■ **Task**: From the entries below, pull out each line where "Σχολή" appears.

Records for this exercise Block Start

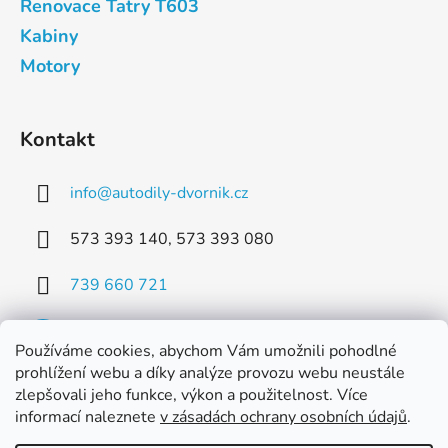
Renovace Tatry T603
Kabiny
Motory
Kontakt
info
@
autodily-dvornik.cz
573 393 140, 573 393 080
739 660 721
Používáme cookies, abychom Vám umožnili pohodlné
prohlížení webu a díky analýze provozu webu neustále
zlepšovali jeho funkce, výkon a použitelnost. Více
Facebook
informací naleznete
v zásadách ochrany osobních údajů
.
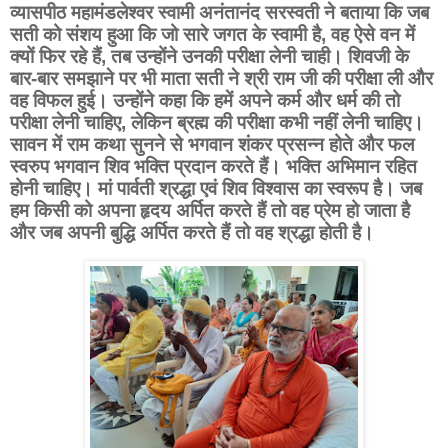
व्यासपीठ महामंडलेश्वर स्वामी अनंतानंद सरस्वती ने बताया कि जब
सती को संशय हुआ कि जो सारे जगत के स्वामी है, वह ऐसे वन में
क्यों फिर रहे हैं, तब उन्होंने उनकी परीक्षा लेनी चाही। शिवजी के
बार-बार समझाने पर भी माता सती ने श्री राम जी की परीक्षा ली और
वह विफल हुई। उन्होंने कहा कि हमें अपने कर्म और धर्म की तो
परीक्षा लेनी चाहिए, लेकिन ब्रह्म की परीक्षा कभी नहीं लेनी चाहिए।
सावन में राम कथा सुनने से भगवान शंकर प्रसन्न होते और फल
स्वरुप भगवान शिव भक्ति प्रदान करते हैं। भक्ति अभिमान रहित
होनी चाहिए। मां पार्वती श्रद्धा एवं शिव विश्वास का स्वरूप है। जब
हम किसी को अपना हृदय अर्पित करते हैं तो वह प्रेम हो जाता है
और जब अपनी बुद्धि अर्पित करते हैं तो वह श्रद्धा होती है।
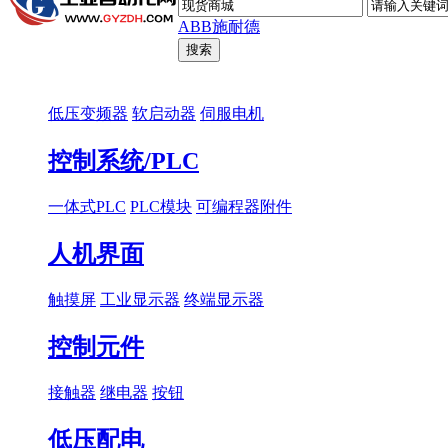
ABB
施耐德
低压变频器
软启动器
伺服电机
控制系统/PLC
一体式PLC
PLC模块
可编程器附件
人机界面
触摸屏
工业显示器
终端显示器
控制元件
接触器
继电器
按钮
低压配电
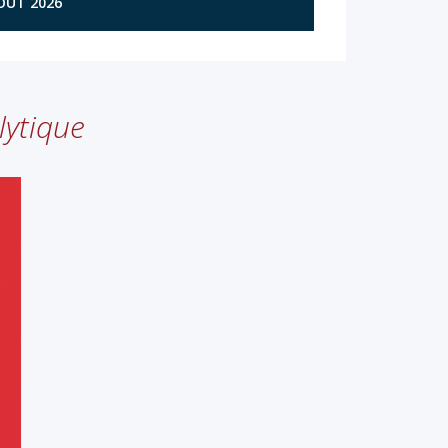
AOÛT 2026
lytique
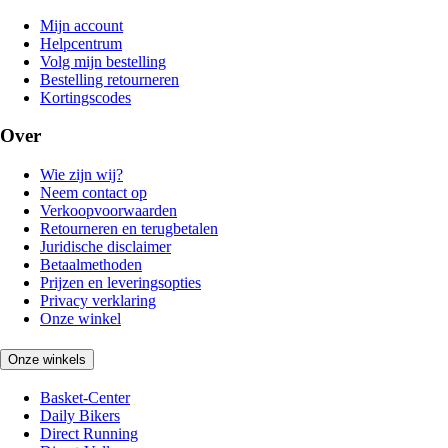
Mijn account
Helpcentrum
Volg mijn bestelling
Bestelling retourneren
Kortingscodes
Over
Wie zijn wij?
Neem contact op
Verkoopvoorwaarden
Retourneren en terugbetalen
Juridische disclaimer
Betaalmethoden
Prijzen en leveringsopties
Privacy verklaring
Onze winkel
Onze winkels
Basket-Center
Daily Bikers
Direct Running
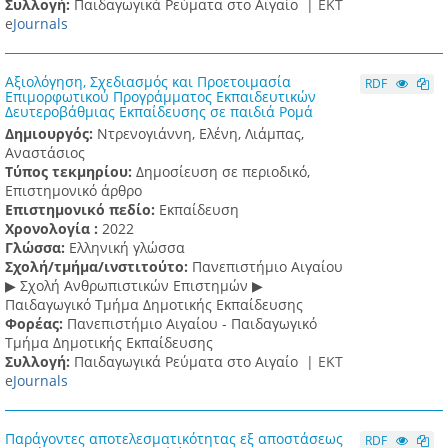
Συλλογή:
Παιδαγωγικά Ρεύματα στο Αιγαίο |
ΕΚΤ
e
Journals
Αξιολόγηση, Σχεδιασμός και Προετοιμασία
RDF
Επιμορφωτικού Προγράμματος Εκπαιδευτικών
Δευτεροβάθμιας Εκπαίδευσης σε παιδιά Ρομά
Δημιουργός:
Ντρενογιάννη, Ελένη, Λιάμπας,
Αναστάσιος
Τύπος τεκμηρίου:
Δημοσίευση σε περιοδικό,
Επιστημονικό άρθρο
Επιστημονικό πεδίο:
Εκπαίδευση
Χρονολογία :
2022
Γλώσσα:
Ελληνική γλώσσα
Σχολή/τμήμα/ινστιτούτο:
Πανεπιστήμιο Αιγαίου
▶ Σχολή Ανθρωπιστικών Επιστημών ▶
Παιδαγωγικό Τμήμα Δημοτικής Εκπαίδευσης
Φορέας:
Πανεπιστήμιο Αιγαίου - Παιδαγωγικό
Τμήμα Δημοτικής Εκπαίδευσης
Συλλογή:
Παιδαγωγικά Ρεύματα στο Αιγαίο |
ΕΚΤ
e
Journals
Παράγοντες αποτελεσματικότητας εξ αποστάσεως
RDF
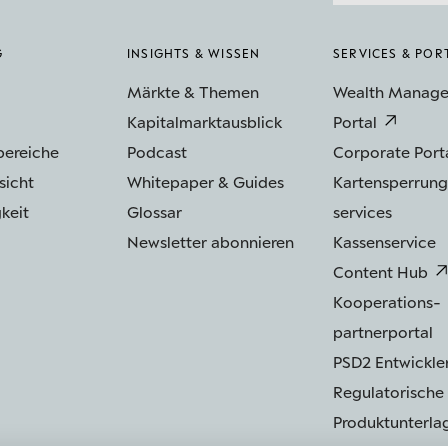
G
INSIGHTS & WISSEN
SERVICES & POR
Märkte & Themen
Wealth Manag
Kapitalmarktausblick
Portal
bereiche
Podcast
Corporate Port
sicht
Whitepaper & Guides
Kartensperrung
keit
Glossar
services
Newsletter abonnieren
Kassenservice
Content Hub
Kooperations­
partnerportal
PSD2 Entwickler
Regulatorische
Produktunterla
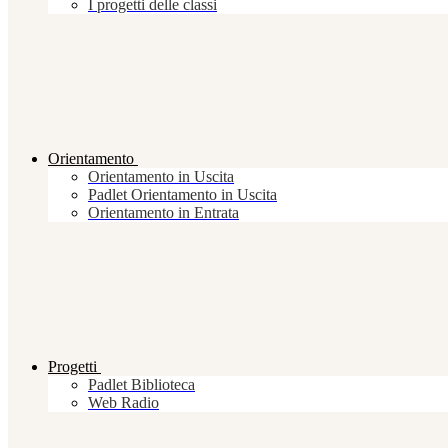
I progetti delle classi
Orientamento
Orientamento in Uscita
Padlet Orientamento in Uscita
Orientamento in Entrata
Progetti
Padlet Biblioteca
Web Radio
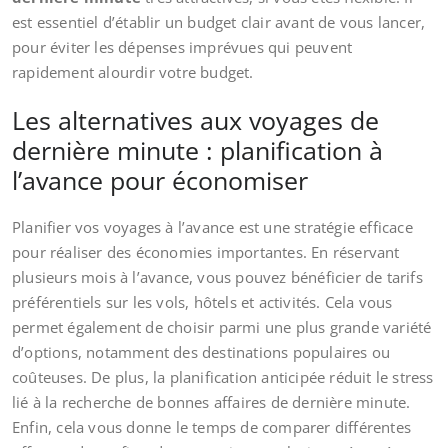
est essentiel d’établir un budget clair avant de vous lancer,
pour éviter les dépenses imprévues qui peuvent
rapidement alourdir votre budget.
Les alternatives aux voyages de
dernière minute : planification à
l’avance pour économiser
Planifier vos voyages à l’avance est une stratégie efficace
pour réaliser des économies importantes. En réservant
plusieurs mois à l’avance, vous pouvez bénéficier de tarifs
préférentiels sur les vols, hôtels et activités. Cela vous
permet également de choisir parmi une plus grande variété
d’options, notamment des destinations populaires ou
coûteuses. De plus, la planification anticipée réduit le stress
lié à la recherche de bonnes affaires de dernière minute.
Enfin, cela vous donne le temps de comparer différentes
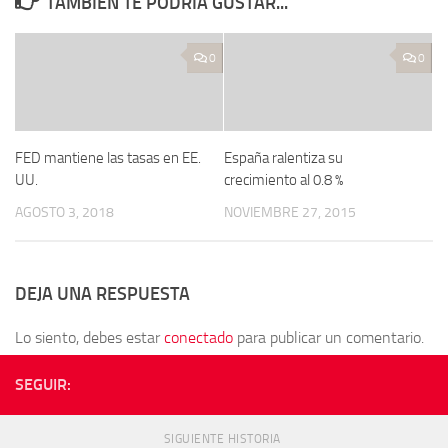
TAMBIÉN TE PODRÍA GUSTAR...
0
0
FED mantiene las tasas en EE.
España ralentiza su
UU.
crecimiento al 0.8 %
AGOSTO 3, 2018
NOVIEMBRE 27, 2015
DEJA UNA RESPUESTA
Lo siento, debes estar
conectado
para publicar un comentario.
SEGUIR:
SIGUIENTE HISTORIA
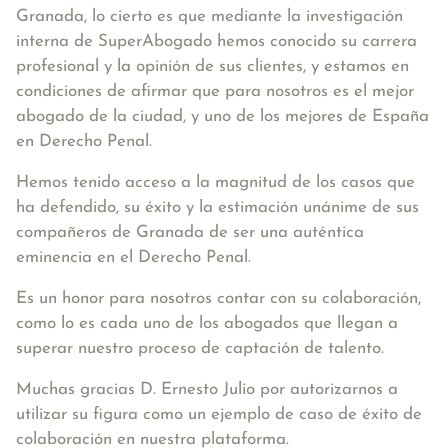
Granada, lo cierto es que mediante la investigación
interna de SuperAbogado hemos conocido su carrera
profesional y la opinión de sus clientes, y estamos en
condiciones de afirmar que para nosotros es el mejor
abogado de la ciudad, y uno de los mejores de España
en Derecho Penal.
Hemos tenido acceso a la magnitud de los casos que
ha defendido, su éxito y la estimación unánime de sus
compañeros de Granada de ser una auténtica
eminencia en el Derecho Penal.
Es un honor para nosotros contar con su colaboración,
como lo es cada uno de los abogados que llegan a
superar nuestro proceso de captación de talento.
Muchas gracias D. Ernesto Julio por autorizarnos a
utilizar su figura como un ejemplo de caso de éxito de
colaboración en nuestra plataforma.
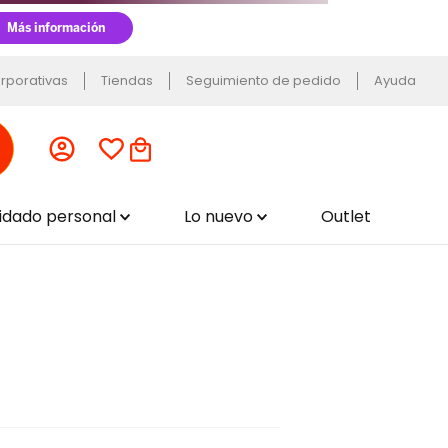
rporativas
Tiendas
Seguimiento de pedido
Ayuda
uidado personal
Lo nuevo
Outlet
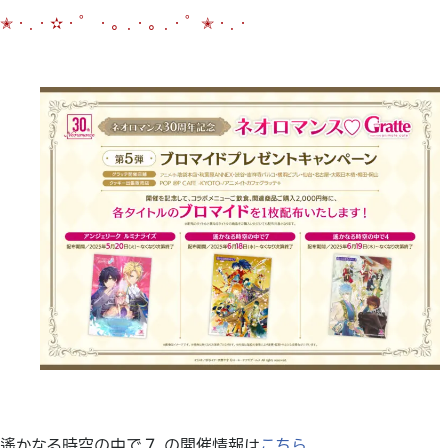
✭・.・✫・゜・。.・。.・゜✭・.・
遙かなる時空の中で７ の開催情報は
こちら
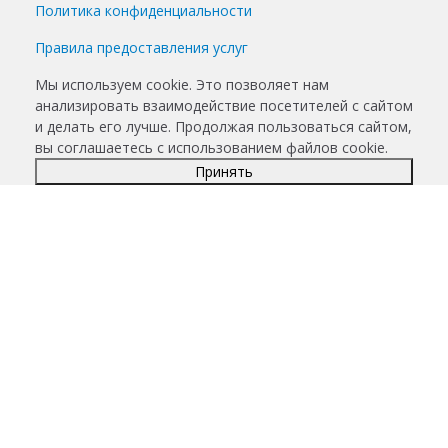
Политика конфиденциальности
Правила предоставления услуг
Мы используем cookie. Это позволяет нам
анализировать взаимодействие посетителей с сайтом
и делать его лучше. Продолжая пользоваться сайтом,
вы соглашаетесь с использованием файлов cookie.
Принять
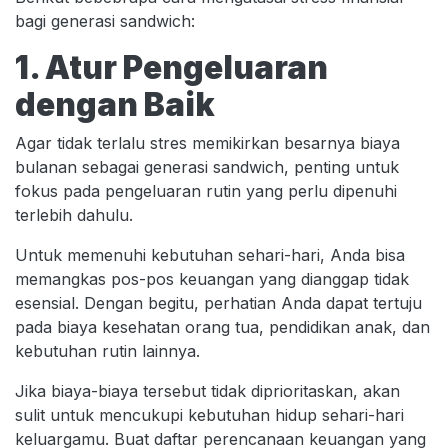
bagi generasi sandwich:
1. Atur Pengeluaran
dengan Baik
Agar tidak terlalu stres memikirkan besarnya biaya
bulanan sebagai generasi sandwich, penting untuk
fokus pada pengeluaran rutin yang perlu dipenuhi
terlebih dahulu.
Untuk memenuhi kebutuhan sehari-hari, Anda bisa
memangkas pos-pos keuangan yang dianggap tidak
esensial. Dengan begitu, perhatian Anda dapat tertuju
pada biaya kesehatan orang tua, pendidikan anak, dan
kebutuhan rutin lainnya.
Jika biaya-biaya tersebut tidak diprioritaskan, akan
sulit untuk mencukupi kebutuhan hidup sehari-hari
keluargamu. Buat daftar perencanaan keuangan yang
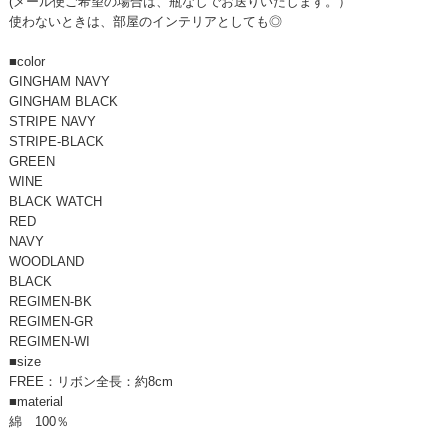
(メール便ご希望の場合は、瓶なしでお送りいたします。）
使わないときは、部屋のインテリアとしても◎
■color
GINGHAM NAVY
GINGHAM BLACK
STRIPE NAVY
STRIPE-BLACK
GREEN
WINE
BLACK WATCH
RED
NAVY
WOODLAND
BLACK
REGIMEN-BK
REGIMEN-GR
REGIMEN-WI
■size
FREE：リボン全長：約8cm
■material
綿 100％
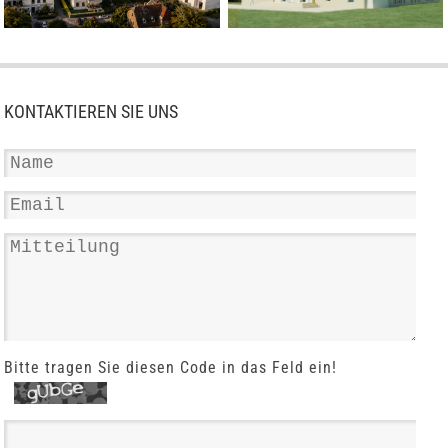
KONTAKTIEREN SIE UNS
Bitte tragen Sie diesen Code in das Feld ein!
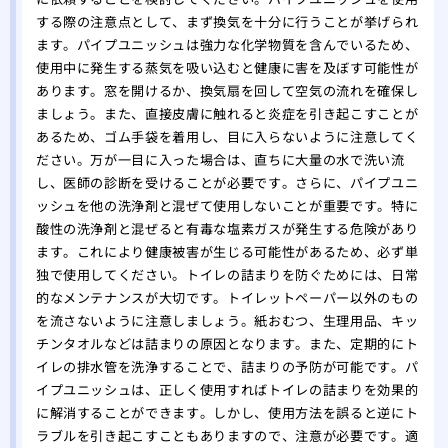
する際の注意点として、まず換気を十分に行うことが挙げられ
ます。パイプユニッシュは強力な化学物質を含んでいるため、
使用中に発生する蒸気を吸い込むと健康に害を及ぼす可能性が
あります。窓を開けるか、換気扇を回して空気の流れを確保し
ましょう。また、直接皮膚に触れると炎症を引き起こすことが
あるため、ゴム手袋を着用し、目に入らないように注意してく
ださい。万が一目に入った場合は、直ちに大量の水で洗い流
し、医師の診断を受けることが必要です。さらに、パイプユニ
ッシュを他の洗浄剤と混ぜて使用しないことが重要です。特に
酸性の洗浄剤と混ぜると有毒な塩素ガスが発生する危険があり
ます。これにより健康被害が生じる可能性があるため、必ず単
独で使用してください。トイレの詰まりを防ぐためには、日常
的なメンテナンスが大切です。トイレットペーパー以外のもの
を流さないように注意しましょう。紙おむつ、生理用品、キッ
チンタオルなどは詰まりの原因となります。また、定期的にト
イレの排水管を洗浄することで、詰まりの予防が可能です。パ
イプユニッシュは、正しく使用すればトイレの詰まりを効果的
に解消することができます。しかし、使用方法を誤ると逆にト
ラブルを引き起こすこともありますので、注意が必要です。適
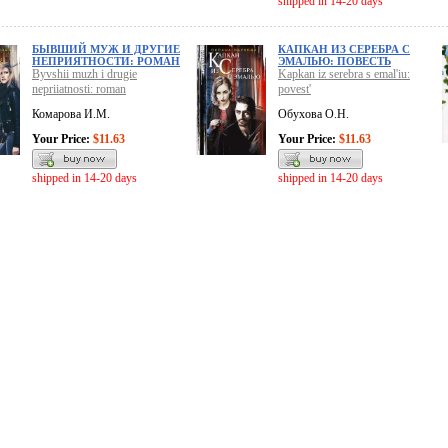
shipped in 14-20 days
БЫВШИЙ МУЖ И ДРУГИЕ
КАПКАН ИЗ СЕРЕБРА С
НЕПРИЯТНОСТИ: РОМАН
ЭМАЛЬЮ: ПОВЕСТЬ
Byvshii muzh i drugie
Kapkan iz serebra s emal'iu:
nepriiatnosti: roman
povest'
Комарова И.М.
Обухова О.Н.
Your Price:
$11.63
Your Price:
$11.63
shipped in 14-20 days
shipped in 14-20 days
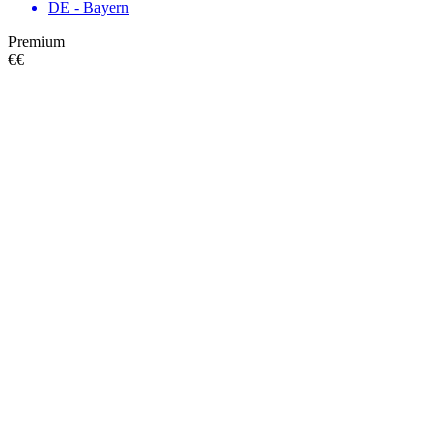
DE - Bayern
Premium
€€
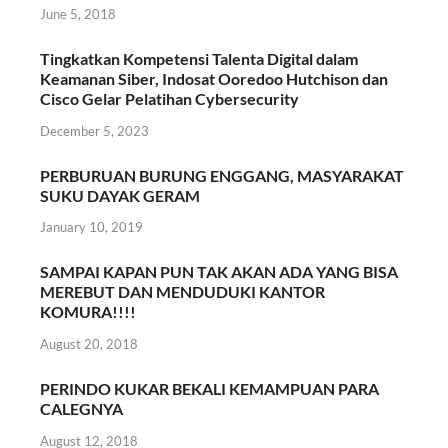
June 5, 2018
Tingkatkan Kompetensi Talenta Digital dalam
Keamanan Siber, Indosat Ooredoo Hutchison dan
Cisco Gelar Pelatihan Cybersecurity
December 5, 2023
PERBURUAN BURUNG ENGGANG, MASYARAKAT
SUKU DAYAK GERAM
January 10, 2019
SAMPAI KAPAN PUN TAK AKAN ADA YANG BISA
MEREBUT DAN MENDUDUKI KANTOR
KOMURA!!!!
August 20, 2018
PERINDO KUKAR BEKALI KEMAMPUAN PARA
CALEGNYA
August 12, 2018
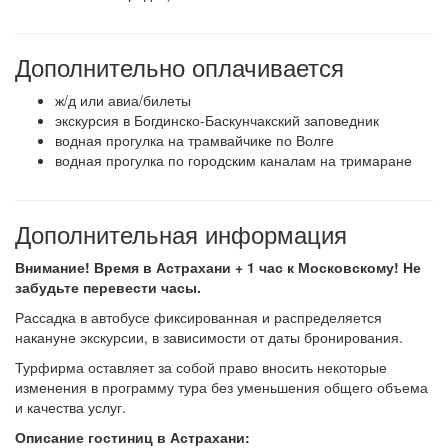
Дополнительно оплачивается
ж/д или авиа/билеты
экскурсия в Богдинско-Баскунчакский заповедник
водная прогулка на трамвайчике по Волге
водная прогулка по городским каналам на тримаране
Дополнительная информация
Внимание! Время в Астрахани + 1 час к Московскому! Не
забудьте перевести часы.
Рассадка в автобусе фиксированная и распределяется
накануне экскурсии, в зависимости от даты бронирования.
Турфирма оставляет за собой право вносить некоторые
изменения в программу тура без уменьшения общего объема
и качества услуг.
Описание гостиниц в Астрахани:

Records for this exercise Block End

■ **Solution to this exercise**:
Σχολή/τμήμα/ινστιτούτο:
▶ Σχολή Ανθρωπιστικών Επιστημών ▶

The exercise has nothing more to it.